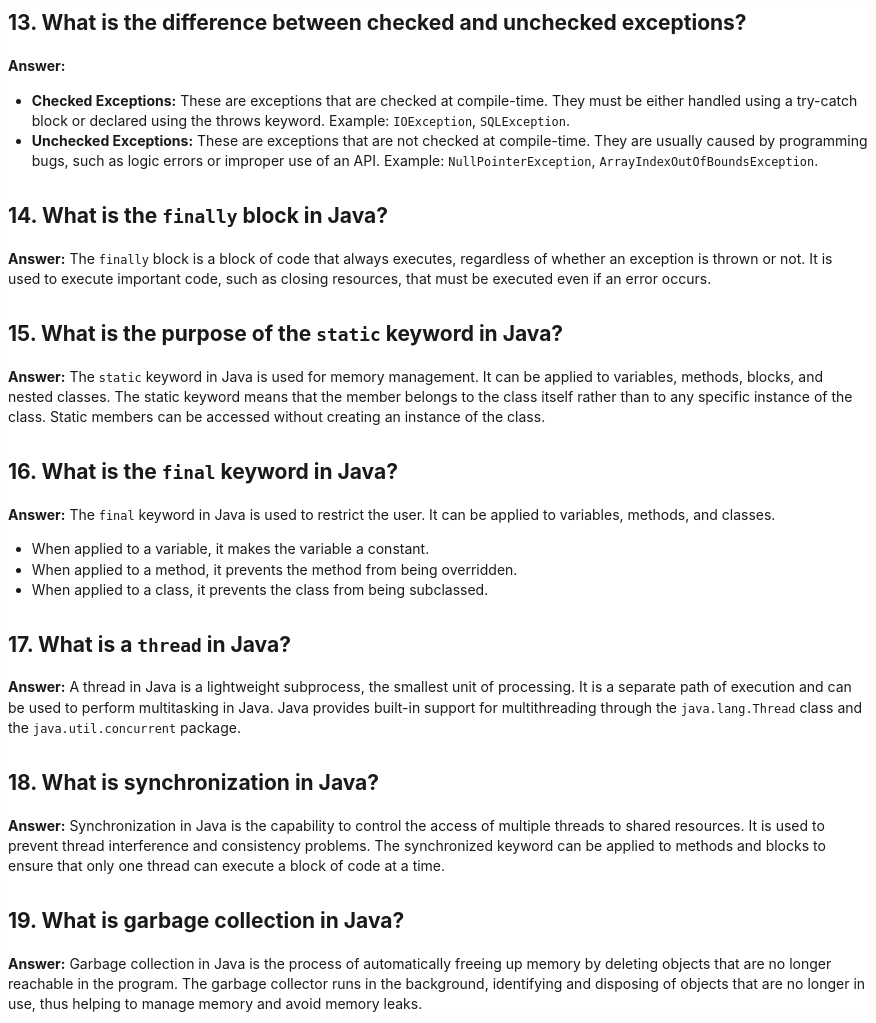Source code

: ## 13. What is the difference between checked and unchecked exceptions?
**Answer:**
- **Checked Exceptions:** These are exceptions that are checked at compile-time. They must be either handled using a try-catch block or declared using the throws keyword. Example: `IOException`, `SQLException`.
- **Unchecked Exceptions:** These are exceptions that are not checked at compile-time. They are usually caused by programming bugs, such as logic errors or improper use of an API. Example: `NullPointerException`, `ArrayIndexOutOfBoundsException`.

## 14. What is the `finally` block in Java?
**Answer:** The `finally` block is a block of code that always executes, regardless of whether an exception is thrown or not. It is used to execute important code, such as closing resources, that must be executed even if an error occurs.

## 15. What is the purpose of the `static` keyword in Java?
**Answer:** The `static` keyword in Java is used for memory management. It can be applied to variables, methods, blocks, and nested classes. The static keyword means that the member belongs to the class itself rather than to any specific instance of the class. Static members can be accessed without creating an instance of the class.

## 16. What is the `final` keyword in Java?
**Answer:** The `final` keyword in Java is used to restrict the user. It can be applied to variables, methods, and classes.
- When applied to a variable, it makes the variable a constant.
- When applied to a method, it prevents the method from being overridden.
- When applied to a class, it prevents the class from being subclassed.

## 17. What is a `thread` in Java?
**Answer:** A thread in Java is a lightweight subprocess, the smallest unit of processing. It is a separate path of execution and can be used to perform multitasking in Java. Java provides built-in support for multithreading through the `java.lang.Thread` class and the `java.util.concurrent` package.

## 18. What is synchronization in Java?
**Answer:** Synchronization in Java is the capability to control the access of multiple threads to shared resources. It is used to prevent thread interference and consistency problems. The synchronized keyword can be applied to methods and blocks to ensure that only one thread can execute a block of code at a time.

## 19. What is garbage collection in Java?
**Answer:** Garbage collection in Java is the process of automatically freeing up memory by deleting objects that are no longer reachable in the program. The garbage collector runs in the background, identifying and disposing of objects that are no longer in use, thus helping to manage memory and avoid memory leaks.

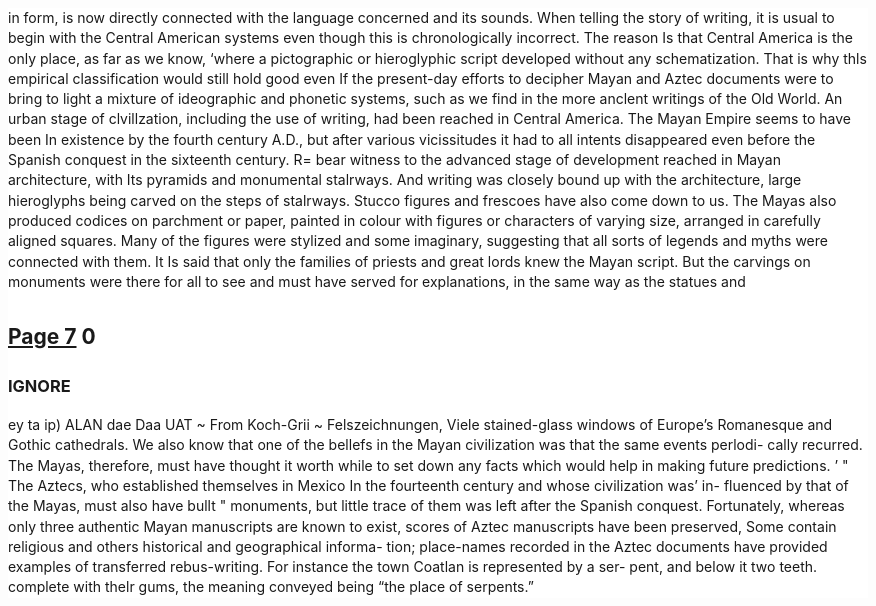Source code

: in form, is now directly connected with the language 
concerned and its sounds. 
When telling the story of writing, it is usual to begin 
with the Central American systems even though this is 
chronologically incorrect. The reason Is that Central 
America is the only place, as far as we know, ‘where a 
pictographic or hieroglyphic script developed without any 
schematization. 
That is why thls empirical classification would still hold 
good even If the present-day efforts to decipher Mayan 
and Aztec documents were to bring to light a mixture of 
ideographic and phonetic systems, such as we find in the 
more anclent writings of the Old World. 
An urban stage of clvillzation, including the use of 
writing, had been reached in Central America. The Mayan 
Empire seems to have been In existence by the fourth 
century A.D., but after various vicissitudes it had to all 
intents disappeared even before the Spanish conquest in 
the sixteenth century. 
R= bear witness to the advanced stage of 
development reached in Mayan architecture, 
with Its pyramids and monumental stalrways. And 
writing was closely bound up with the architecture, large 
hieroglyphs being carved on the steps of stalrways. 
Stucco figures and frescoes have also come down to us. 
The Mayas also produced codices on parchment or 
paper, painted in colour with figures or characters of 
varying size, arranged in carefully aligned squares. Many 
of the figures were stylized and some imaginary, suggesting 
that all sorts of legends and myths were connected with 
them. It Is said that only the families of priests and 
great lords knew the Mayan script. But the carvings on 
monuments were there for all to see and must have served 
for explanations, in the same way as the statues and

## [Page 7](https://demo.humlab.umu.se/courier/061468engo.pdf#page=7) 0

### IGNORE

ey ta ip) ALAN dae Daa UAT 
~ From Koch-Grii 
~ Felszeichnungen, 
Viele 
stained-glass windows of Europe’s Romanesque and Gothic 
cathedrals. We also know that one of the bellefs in 
the Mayan civilization was that the same events perlodi- 
cally recurred. The Mayas, therefore, must have thought 
it worth while to set down any facts which would help in 
making future predictions. ’ 
" The Aztecs, who established themselves in Mexico In 
the fourteenth century and whose civilization was’ in- 
fluenced by that of the Mayas, must also have bullt 
" monuments, but little trace of them was left after the 
Spanish conquest. Fortunately, whereas only three 
authentic Mayan manuscripts are known to exist, scores 
of Aztec manuscripts have been preserved, Some contain 
religious and others historical and geographical informa- 
tion; place-names recorded in the Aztec documents have 
provided examples of transferred rebus-writing. 
For instance the town Coatlan is represented by a ser- 
pent, and below it two teeth. complete with thelr gums, 
the meaning conveyed being “the place of serpents.”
++++++++++++++++++++
#### Activity
The lines of the records that contain the string "conquest" should be located and copied.

#### Your solution
intents disappeared even before the Spanish conquest in 
Spanish conquest. Fortunately, whereas only three 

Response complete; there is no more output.